Quick Syntax Reference Card

Function Basic Syntax With Frame
lag window(lag(col, 1), group_by(dim)) N/A
lead window(lead(col, 1), group_by(dim)) N/A
row_number window(row_number(), group_by(dim), order_by(col)) N/A
rank window(rank(), group_by(dim), order_by(col)) N/A
dense_rank window(dense_rank(), group_by(dim), order_by(col)) N/A
avg window(avg(col), group_by(dim)) window(avg(col), group_by(dim), order_by(time), frame(back:30m))

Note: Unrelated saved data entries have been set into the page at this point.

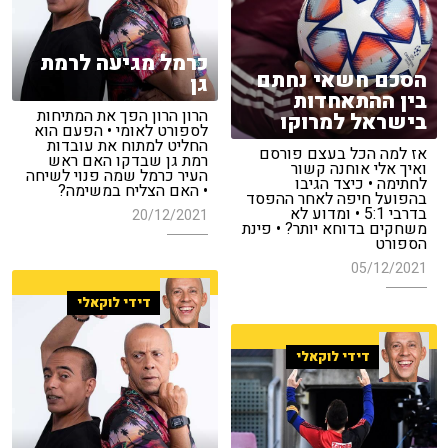
כרמל מגיעה לרמת
הסכם חשאי נחתם
גן
בין ההתאחדות
הרון הרון הפך את המתיחות
בישראל למרוקו
לספורט לאומי • הפעם הוא
החליט למתוח את עובדות
אז למה הכל בעצם פורסם
רמת גן שבדקו האם ראש
ואיך אלי אוחנה קשור
העיר כרמל שמה פנוי לשיחה
לחתימה • כיצד הגיבו
• האם הצליח במשימה?
בהפועל חיפה לאחר ההפסד
בדרבי 5:1 • ומדוע לא
20/12/2021
משחקים בדוחא יותר? • פינת
הספורט
05/12/2021
דידי לוקאלי
דידי לוקאלי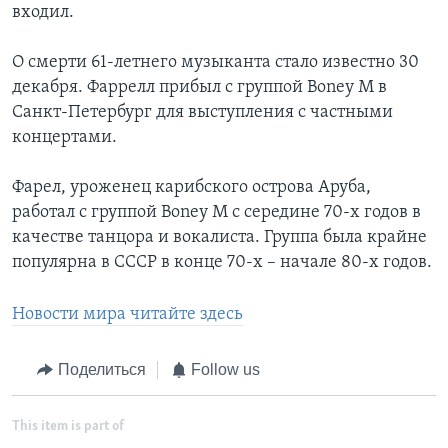
входил.
О смерти 61-летнего музыканта стало известно 30
декабря. Фаррелл прибыл с группой Boney M в
Санкт-Петербург для выступления с частными
концертами.
Фарел, уроженец карибского острова Аруба,
работал с группой Boney M с середине 70-х годов в
качестве танцора и вокалиста. Группа была крайне
популярна в СССР в конце 70-х – начале 80-х годов.
Новости мира читайте здесь
Поделиться
Follow us
This item is part of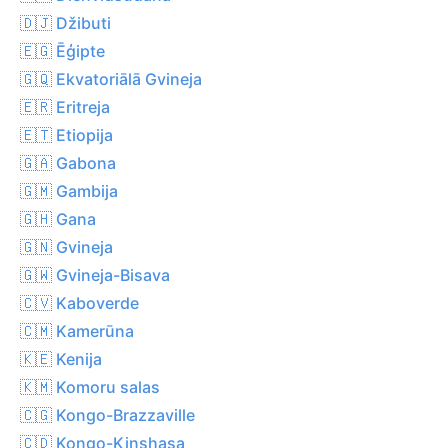
🇩🇯 Džibuti
🇪🇬 Ēģipte
🇬🇶 Ekvatoriālā Gvineja
🇪🇷 Eritreja
🇪🇹 Etiopija
🇬🇦 Gabona
🇬🇲 Gambija
🇬🇭 Gana
🇬🇳 Gvineja
🇬🇼 Gvineja-Bisava
🇨🇻 Kaboverde
🇨🇲 Kamerūna
🇰🇪 Kenija
🇰🇲 Komoru salas
🇨🇬 Kongo-Brazzaville
🇨🇩 Kongo-Kinshasa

sum window(sum(col), group_by(dim)) window(sum(col), group_by(dim), order_by(time), frame(back:1h))
first window(first(col), group_by(dim), order_by(time)) window(first(col), group_by(dim), order_by(time), frame(back:24h))
last window(last(col), group_by(dim), order_by(time)) window(last(col), group_by(dim), order_by(time), frame(back:24h))

Remember: ALWAYS use window() wrapper. NEVER use SQL OVER clause.